Artigos de Jornal
O mensalão como espetáculo
A universalização da TV e de outras mídias criou o que autores como Guy
Debord e Frederic Jameson chamaram de cultura do espetáculo, que domina a vida
politica, econômica, social e cultural do mundo. É preciso ter consciência
critica deste fenômeno. Por esta razão, a maioria dos juízes norte-americanos
não permite a entrada de câmeras fotográficas e vídeos nos tribunais para evitar
uma pré-condenação dos réus. O que estamos vendo no caso do mensalão é a
transformação de um julgamento do STF em um espetáculo televisivo que disputa o
ibope com o desnudamento da nossa classe média no lixão da Avenida Brasil. Não
falta inclusive um super-herói de capa e espada lutando contra as forças do mal
e a figura do bom ladrão arrependido. O juiz que não votar pela condenação dos
réus, independente da consistência das provas, corre o risco de ser considerado
conivente com a corrupção.
Para além da questão moral, há neste episódio uma questão politico-institucional
gravíssima. O nosso sistema politico é estruturalmente corrupto. Este fato
decorre do atual regime politico híbrido com uma Constituição parlamentarista,
onde tudo deve passar pelo Congresso, e um Presidencialismo onde o chefe de
estado, eleito por outra via, não tem o apoio do Legislativo. O conflito se
estabelece pela origem diversa dos poderes Legislativo e Executivo. Assim o
presidente reina, mas não governa, a menos que coopte uma base parlamentar
descompromissada e infiel.
Tal sistema foi instituído por Sarney ao vetar o parlamentarismo e restaurar a
figura do presidente absoluto, sem fazer as adaptações constitucionais
necessárias. Ao contrario do parlamentarismo autentico, em que o
primeiro-ministro é eleito pela coligação que lidera o parlamento, ou de um
presidencialismo bipartidário, como o norte-americano, onde o presidente é
eleito indiretamente por delegados dos partidos, o que garante certa unidade
entre o Legislativo e o Executivo, o nosso regime hibrido com 30 legendas de
aluguel é literalmente um mercado.
No nosso regime político bizarro, batizado por Sergio Abranches de
presidencialismo-de-coalizão, o chefe de estado para governar precisa do “toma
lá, dá cá”, que mão se faz só com reais e dólares, mas com cargos, liberação ou
retenção de emendas parlamentares e participações devidas, financiamentos de
obras etc, tidos como “normais”. Destas praticas, inclusive com compra de votos
em dinheiro, foram acusados os Presidentes Sarney, para prorrogar o seu mandato;
Fernando Henrique Cardoso, para instituir a reeleição e fazer privatizações
turvas, e Lula, para aprovar leis de seu programa político. Não vou julgar aqui
o mérito de tais ações, senão analisar as razões da pratica.

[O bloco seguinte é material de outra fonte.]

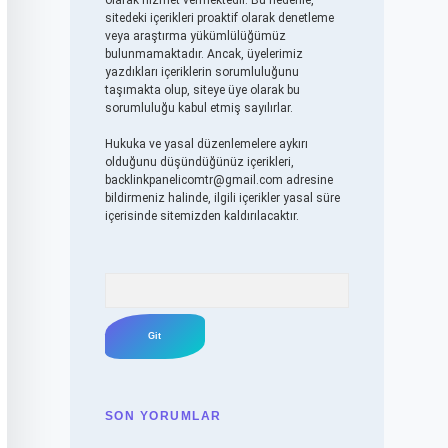
olarak hizmet vermektedir. Bu nedenle,
sitedeki içerikleri proaktif olarak denetleme
veya araştırma yükümlülüğümüz
bulunmamaktadır. Ancak, üyelerimiz
yazdıkları içeriklerin sorumluluğunu
taşımakta olup, siteye üye olarak bu
sorumluluğu kabul etmiş sayılırlar.
Hukuka ve yasal düzenlemelere aykırı
olduğunu düşündüğünüz içerikleri,
backlinkpanelicomtr@gmail.com
adresine
bildirmeniz halinde, ilgili içerikler yasal süre
içerisinde sitemizden kaldırılacaktır.
Arama
SON YORUMLAR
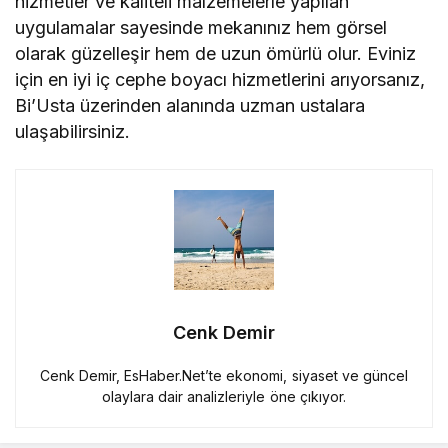
hizmetler ve kaliteli malzemelerle yapılan
uygulamalar sayesinde mekanınız hem görsel
olarak güzelleşir hem de uzun ömürlü olur. Eviniz
için en iyi iç cephe boyacı hizmetlerini arıyorsanız,
Bi’Usta üzerinden alanında uzman ustalara
ulaşabilirsiniz.
Cenk Demir
Cenk Demir, EsHaber.Net’te ekonomi, siyaset ve güncel
olaylara dair analizleriyle öne çıkıyor.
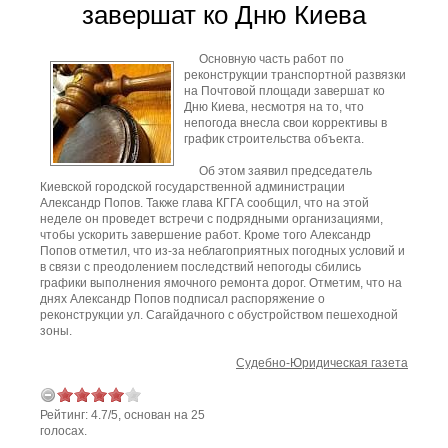
завершат ко Дню Киева
Основную часть работ по
реконструкции транспортной развязки
на Почтовой площади завершат ко
Дню Киева, несмотря на то, что
непогода внесла свои коррективы в
график строительства объекта.
Об этом заявил председатель
Киевской городской государственной администрации
Александр Попов. Также глава КГГА сообщил, что на этой
неделе он проведет встречи с подрядными организациями,
чтобы ускорить завершение работ. Кроме того Александр
Попов отметил, что из-за неблагоприятных погодных условий и
в связи с преодолением последствий непогоды сбились
графики выполнения ямочного ремонта дорог. Отметим, что на
днях Александр Попов подписал распоряжение о
реконструкции ул. Сагайдачного с обустройством пешеходной
зоны.
Судебно-Юридическая газета
Рейтинг:
4.7
/
5
, основан на
25
голосах.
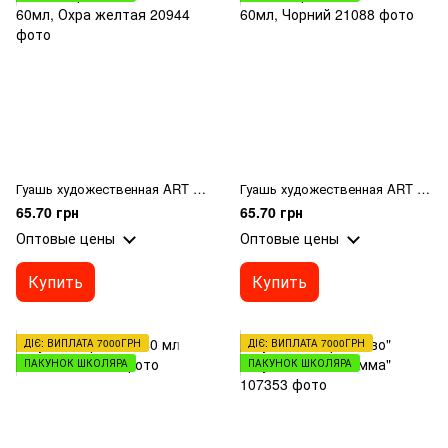
Гуашь художественная ART Kompozit Premium 60мл, Охра желтая
Гуашь художественная ART Kompozit Premium 60мл, Чорний
65.70 грн
65.70 грн
Оптовые цены
Оптовые цены
Купить
Купить
ДІЄ: ВИПЛАТА 7000ГРН
ДІЄ: ВИПЛАТА 7000ГРН
ПАКУНОК ШКОЛЯРА
ПАКУНОК ШКОЛЯРА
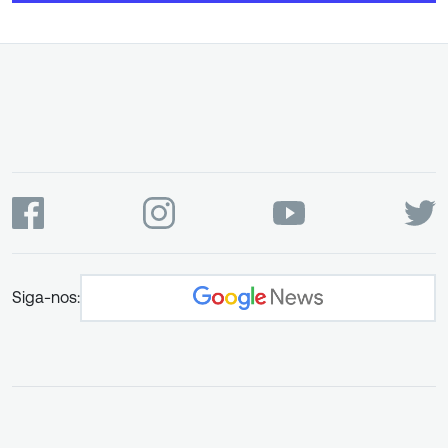
Siga-nos:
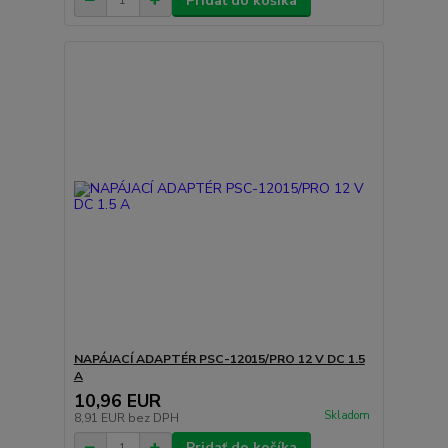
Pridať do košíka
NAPÁJACÍ ADAPTÉR PSC-12015/PRO 12 V DC 1.5
A
10,96 EUR
Skladom
8,91 EUR
bez DPH
Pridať do košíka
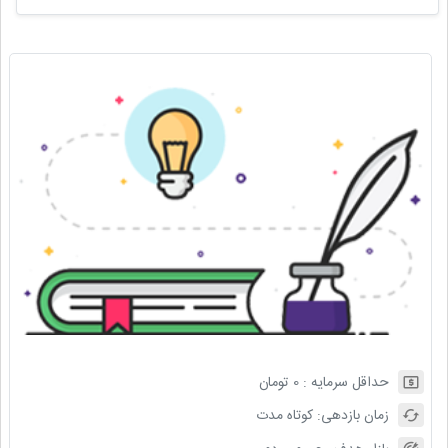
حداقل سرمایه :
0
تومان
زمان بازدهی:
کوتاه مدت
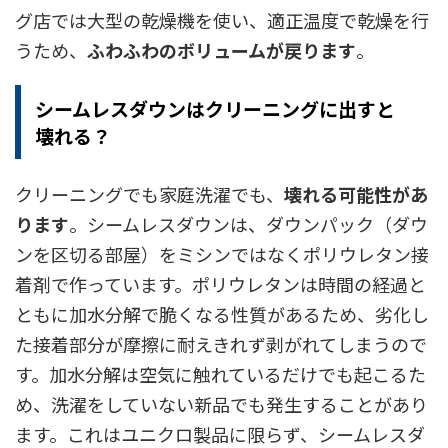
グ店では大型の乾燥機を使い、適正温度で乾燥を行
うため、
ふわふわのボリュームが戻ります
。
シームレスダウンはクリーニングに出すと
壊れる？
クリーニングでも家庭洗濯でも、
壊れる可能性があ
ります
。シームレスダウンは、ダウンパック（ダウ
ンを区切る部屋）をミシンではなくポリウレタン接
着剤で作っています。ポリウレタンは時間の経過と
ともに加水分解で脆くなる性質があるため、劣化し
た接着部分が摩擦に耐えきれず剥がれてしまうので
す。加水分解は空気に触れているだけでも起こるた
め、洗濯をしていない新品でも発生することがあり
ます。これはユニクロ製品に限らず、シームレスダ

Nesse sistema, os verdadeiros operadores da governabilidade são os chefes da
casa civil e coordenadores políticos. As mesmas acusações que pesam sobre José
Dirceu e José Genoino de compra de votos sofreram Eduardo Jorge e Sergio Motta,
o Serjão, na administração de FHC. Mas Fernando foi mais vivo evitando uma CPI e
lavando as mãos ao criar o CGU. Aliás, o inventor do engenhoso Valerioduto é o
ex-governador de Minas Gerais, Eng. Eduardo Azeredo, fundador do PSDB.
Fica evidente que a compra de votos é resultado de uma crise estrutural de
governabilidade, que se manifesta também pelo abuso de Medidas Provisórias, que
só no Governo de FHC chegaram a 5.491. Nem mesmo a base governista renuncia a
cobrar pedágio e vantagens. No processo em julgamento do presente mensalão estão
arrolados políticos do PT, PP, PL, PTB e PSB. O comercio do voto continuará a
existir, enquanto persistir o regime politico atual. Quanto irá custar, de forma
explicita ou implícita, a votação das reformas que o País necessita? Se não
quisermos ver a reprise deste filme, devemos julgar e condenar o sistema
politico corruptor vigente. Tudo mais é circo. Mas tal reforma institucional só
pode ser feita por uma Constituinte independente do atual esquema
político-partidário, pois seus agentes não abrirão mão do cheque em branco que
têm hoje para negociar a governabilidade.